__Instructions for the task__: With the pictures left out, retype exactly the lines below starting at the line that contains "right knee: (80, 585, -7)" and ending at the line that contains "left hip: (568, 437, -5)".

*** Opening of Records provided ***

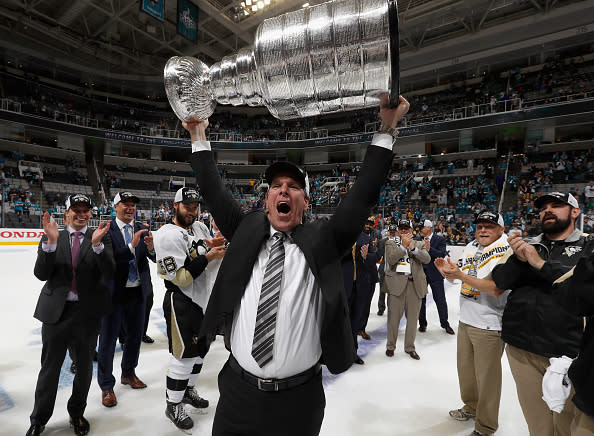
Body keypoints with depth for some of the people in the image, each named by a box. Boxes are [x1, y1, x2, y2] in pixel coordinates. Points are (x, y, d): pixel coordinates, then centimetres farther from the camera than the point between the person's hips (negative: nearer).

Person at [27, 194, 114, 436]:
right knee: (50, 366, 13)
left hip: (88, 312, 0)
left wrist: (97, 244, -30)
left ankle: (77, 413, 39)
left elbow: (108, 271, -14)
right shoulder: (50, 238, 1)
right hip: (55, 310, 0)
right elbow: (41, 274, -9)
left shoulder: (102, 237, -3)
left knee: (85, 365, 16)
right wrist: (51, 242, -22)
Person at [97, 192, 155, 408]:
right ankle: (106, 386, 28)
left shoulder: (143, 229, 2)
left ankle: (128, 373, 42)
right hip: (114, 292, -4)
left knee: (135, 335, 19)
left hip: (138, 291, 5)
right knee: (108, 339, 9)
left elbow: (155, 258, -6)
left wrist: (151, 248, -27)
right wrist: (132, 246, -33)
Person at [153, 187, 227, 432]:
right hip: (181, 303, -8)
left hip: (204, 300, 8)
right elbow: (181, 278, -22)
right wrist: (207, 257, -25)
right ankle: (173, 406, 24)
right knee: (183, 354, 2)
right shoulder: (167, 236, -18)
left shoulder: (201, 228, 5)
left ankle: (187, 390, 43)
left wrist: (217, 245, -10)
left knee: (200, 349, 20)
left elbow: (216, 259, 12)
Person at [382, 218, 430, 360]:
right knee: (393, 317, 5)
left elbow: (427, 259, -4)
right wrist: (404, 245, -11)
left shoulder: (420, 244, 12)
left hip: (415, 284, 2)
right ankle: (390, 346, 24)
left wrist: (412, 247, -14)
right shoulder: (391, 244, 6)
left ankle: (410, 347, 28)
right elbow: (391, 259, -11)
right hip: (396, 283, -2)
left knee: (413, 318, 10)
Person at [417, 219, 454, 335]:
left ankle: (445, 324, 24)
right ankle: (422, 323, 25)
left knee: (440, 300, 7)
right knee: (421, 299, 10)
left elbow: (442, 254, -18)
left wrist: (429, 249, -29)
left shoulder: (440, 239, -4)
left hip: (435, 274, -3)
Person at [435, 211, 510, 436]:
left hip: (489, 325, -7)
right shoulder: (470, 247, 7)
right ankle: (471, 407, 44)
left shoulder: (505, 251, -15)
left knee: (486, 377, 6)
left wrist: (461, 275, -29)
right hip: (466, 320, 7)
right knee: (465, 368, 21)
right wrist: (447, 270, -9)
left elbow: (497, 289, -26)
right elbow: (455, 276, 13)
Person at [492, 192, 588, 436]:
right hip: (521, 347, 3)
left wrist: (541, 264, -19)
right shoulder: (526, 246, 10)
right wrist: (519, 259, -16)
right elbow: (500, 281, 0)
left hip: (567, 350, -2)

*** Close of Records provided ***
*** Opening of Records provided ***

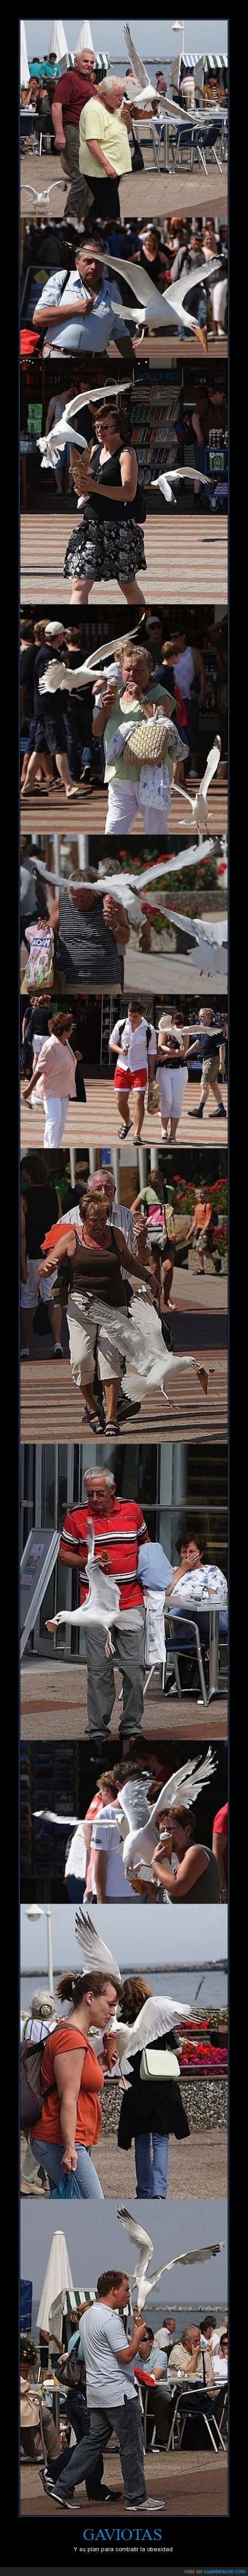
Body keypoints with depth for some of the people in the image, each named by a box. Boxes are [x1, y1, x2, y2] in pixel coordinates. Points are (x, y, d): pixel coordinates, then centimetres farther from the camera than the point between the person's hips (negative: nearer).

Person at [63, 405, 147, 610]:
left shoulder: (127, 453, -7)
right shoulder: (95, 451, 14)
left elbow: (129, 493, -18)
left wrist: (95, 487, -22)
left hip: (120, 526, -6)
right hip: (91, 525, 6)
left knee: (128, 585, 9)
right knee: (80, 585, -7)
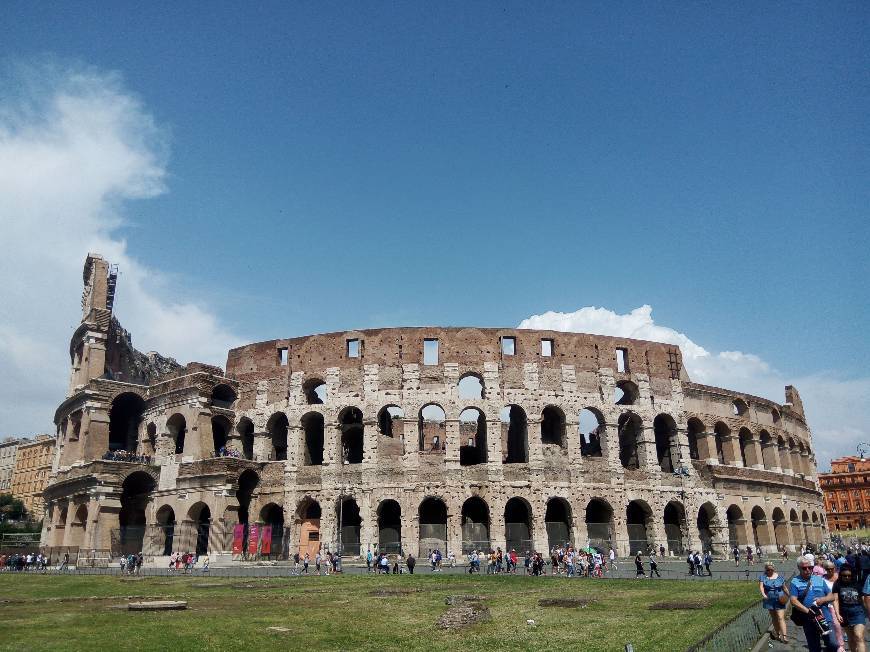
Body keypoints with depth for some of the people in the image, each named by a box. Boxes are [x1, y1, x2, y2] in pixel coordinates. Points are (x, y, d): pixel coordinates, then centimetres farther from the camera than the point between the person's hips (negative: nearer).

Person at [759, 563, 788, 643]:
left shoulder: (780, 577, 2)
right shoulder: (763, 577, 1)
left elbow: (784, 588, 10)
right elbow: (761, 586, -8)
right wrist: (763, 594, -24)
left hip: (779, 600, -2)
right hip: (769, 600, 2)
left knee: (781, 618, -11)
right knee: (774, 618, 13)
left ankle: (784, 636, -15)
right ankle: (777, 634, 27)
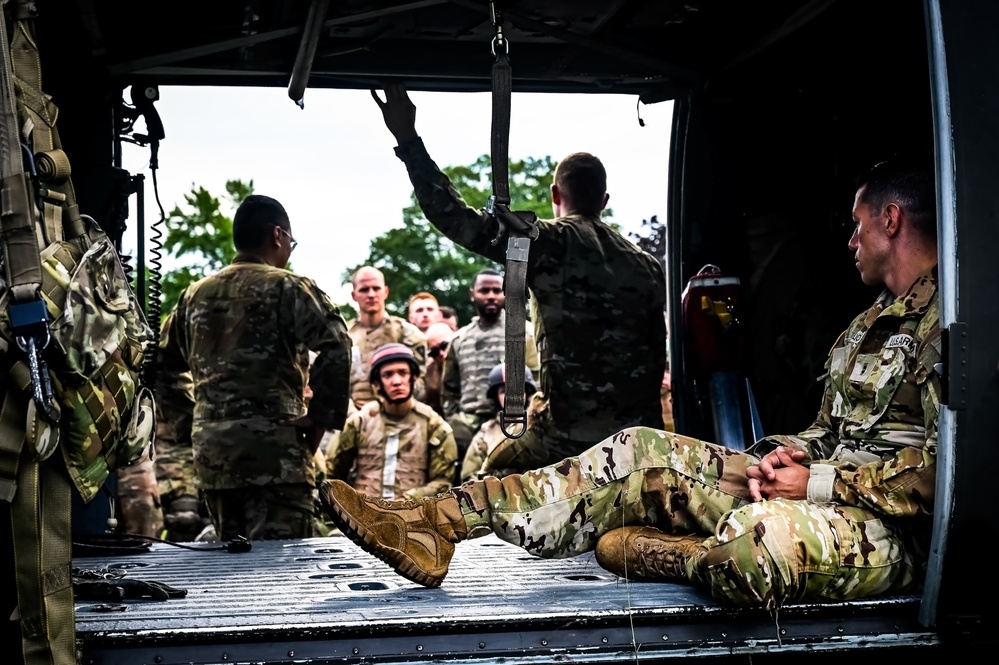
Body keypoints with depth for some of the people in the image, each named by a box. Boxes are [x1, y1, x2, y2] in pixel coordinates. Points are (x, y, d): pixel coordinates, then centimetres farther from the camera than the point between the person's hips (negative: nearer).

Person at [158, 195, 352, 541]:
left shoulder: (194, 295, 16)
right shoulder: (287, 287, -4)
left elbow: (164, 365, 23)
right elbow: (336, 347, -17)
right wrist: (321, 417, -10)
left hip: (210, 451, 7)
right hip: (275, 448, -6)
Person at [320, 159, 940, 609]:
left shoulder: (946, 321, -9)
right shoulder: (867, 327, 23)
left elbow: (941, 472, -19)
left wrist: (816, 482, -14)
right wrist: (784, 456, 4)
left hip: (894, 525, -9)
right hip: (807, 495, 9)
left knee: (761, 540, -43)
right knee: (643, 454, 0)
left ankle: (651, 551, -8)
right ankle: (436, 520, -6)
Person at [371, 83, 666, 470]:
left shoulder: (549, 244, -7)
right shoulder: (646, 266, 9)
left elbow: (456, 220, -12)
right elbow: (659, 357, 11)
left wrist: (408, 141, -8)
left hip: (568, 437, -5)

*** Close of Records provided ***
*** Opening of Records provided ***

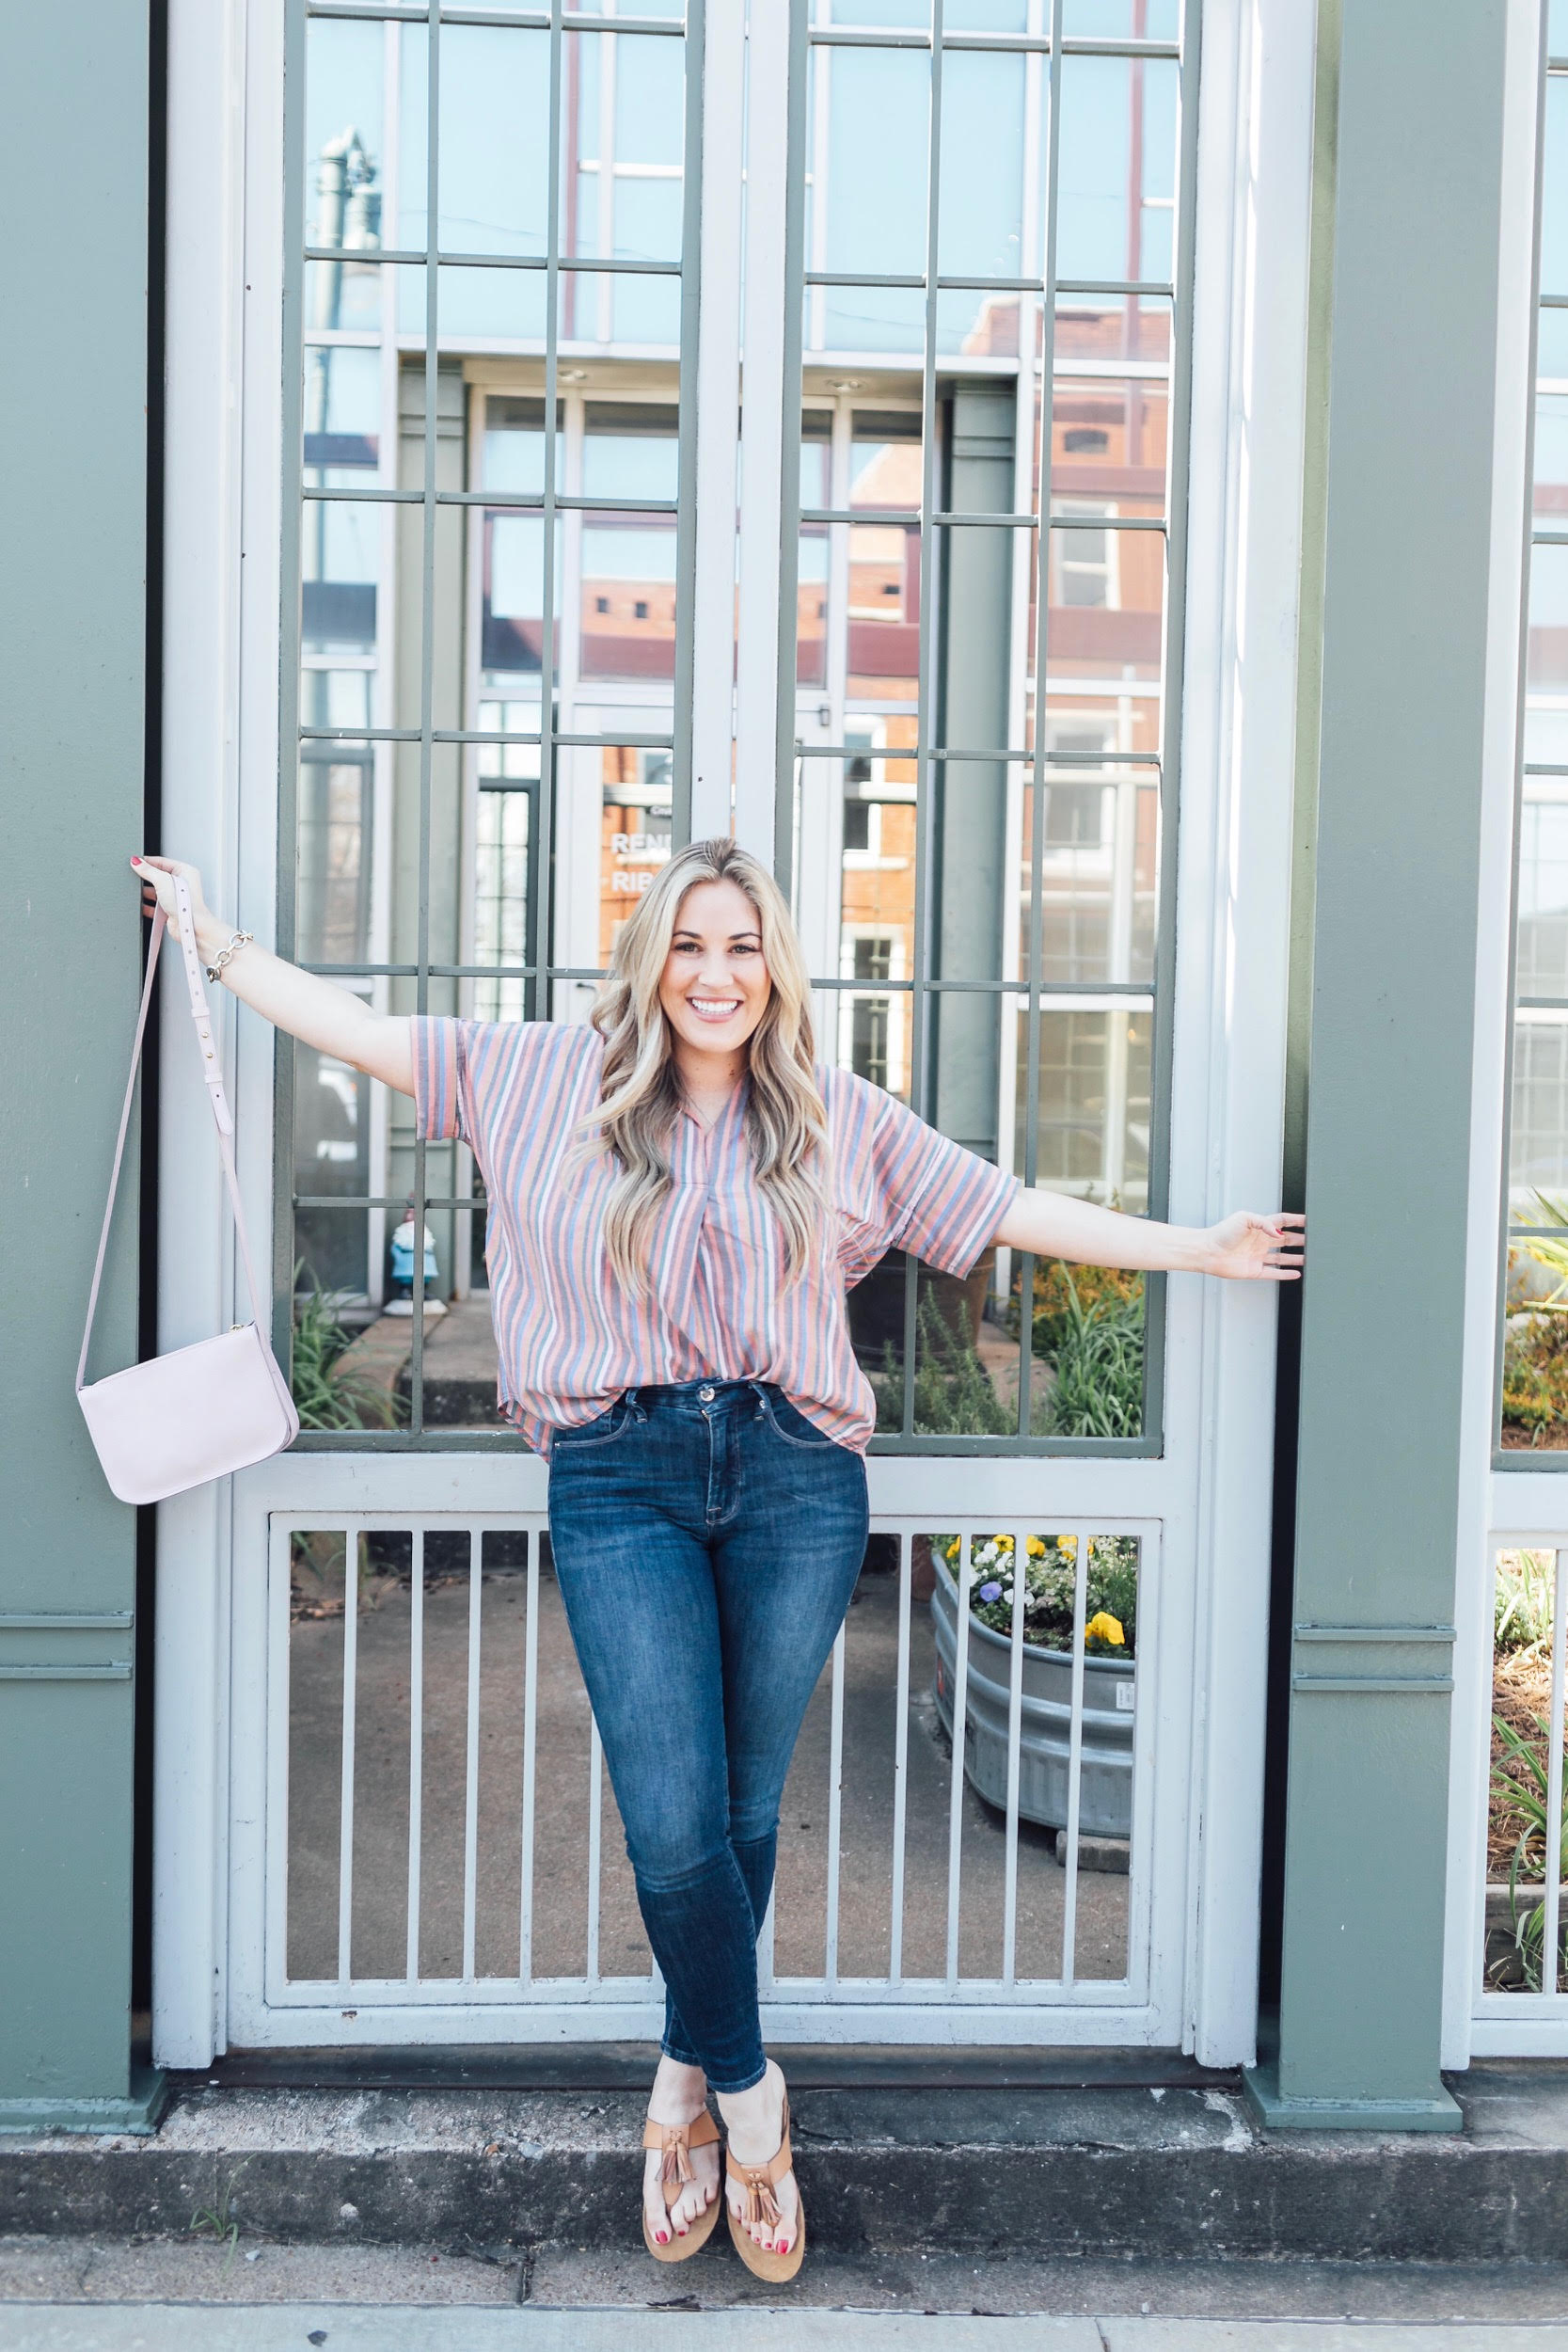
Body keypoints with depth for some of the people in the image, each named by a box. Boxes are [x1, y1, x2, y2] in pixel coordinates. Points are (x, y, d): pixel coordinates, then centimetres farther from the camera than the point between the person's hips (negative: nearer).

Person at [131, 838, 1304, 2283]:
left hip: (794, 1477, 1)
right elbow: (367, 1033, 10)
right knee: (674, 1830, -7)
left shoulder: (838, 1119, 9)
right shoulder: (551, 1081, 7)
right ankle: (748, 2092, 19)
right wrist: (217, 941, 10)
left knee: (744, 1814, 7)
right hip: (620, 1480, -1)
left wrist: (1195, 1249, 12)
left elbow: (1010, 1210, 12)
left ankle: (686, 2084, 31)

*** Close of Records provided ***

__Exercise output__:
right knee: (80, 585, -7)
Body keypoints with depth for some of the people in the image, each named by a box. Boxes are [x1, y1, x2, y2] in pixel coordinates. Points are (x, y, d): pixel coordinates, then centimetres farther from the camera than the point between the person's hips (negative: nearer).

Person at [759, 563, 788, 643]:
left shoulder: (780, 577, 2)
right shoulder: (763, 577, 1)
left elbow: (784, 588, 10)
right elbow: (761, 586, -8)
right wrist: (763, 594, -24)
left hip: (779, 600, -2)
right hip: (769, 600, 2)
left knee: (781, 618, -11)
right knee: (774, 618, 13)
left ankle: (784, 636, -15)
right ankle: (777, 634, 27)
Body keypoints with depth for some of the people in the image, each named by a box. Boxes are [x1, y1, x2, y2] in pixel coordinates. Points are (x, y, d): pixel coordinates, then centimetres farther from the camera than the point between the person's hips (negative: nearer).

Person at [158, 195, 352, 541]:
left shoulder: (194, 295, 16)
right shoulder: (287, 287, -4)
left elbow: (164, 365, 23)
right elbow: (336, 347, -17)
right wrist: (321, 417, -10)
left hip: (210, 451, 7)
right hip: (275, 448, -6)
Person at [320, 159, 940, 609]:
left shoulder: (946, 321, -9)
right shoulder: (867, 327, 23)
left elbow: (941, 472, -19)
left wrist: (816, 482, -14)
right wrist: (784, 456, 4)
left hip: (894, 525, -9)
right hip: (807, 495, 9)
left knee: (761, 540, -43)
right knee: (643, 454, 0)
left ankle: (651, 551, -8)
right ankle: (436, 520, -6)
Person at [371, 83, 666, 470]:
left shoulder: (549, 244, -7)
right shoulder: (646, 266, 9)
left elbow: (456, 220, -12)
right elbow: (659, 357, 11)
left wrist: (408, 141, -8)
left hip: (568, 437, -5)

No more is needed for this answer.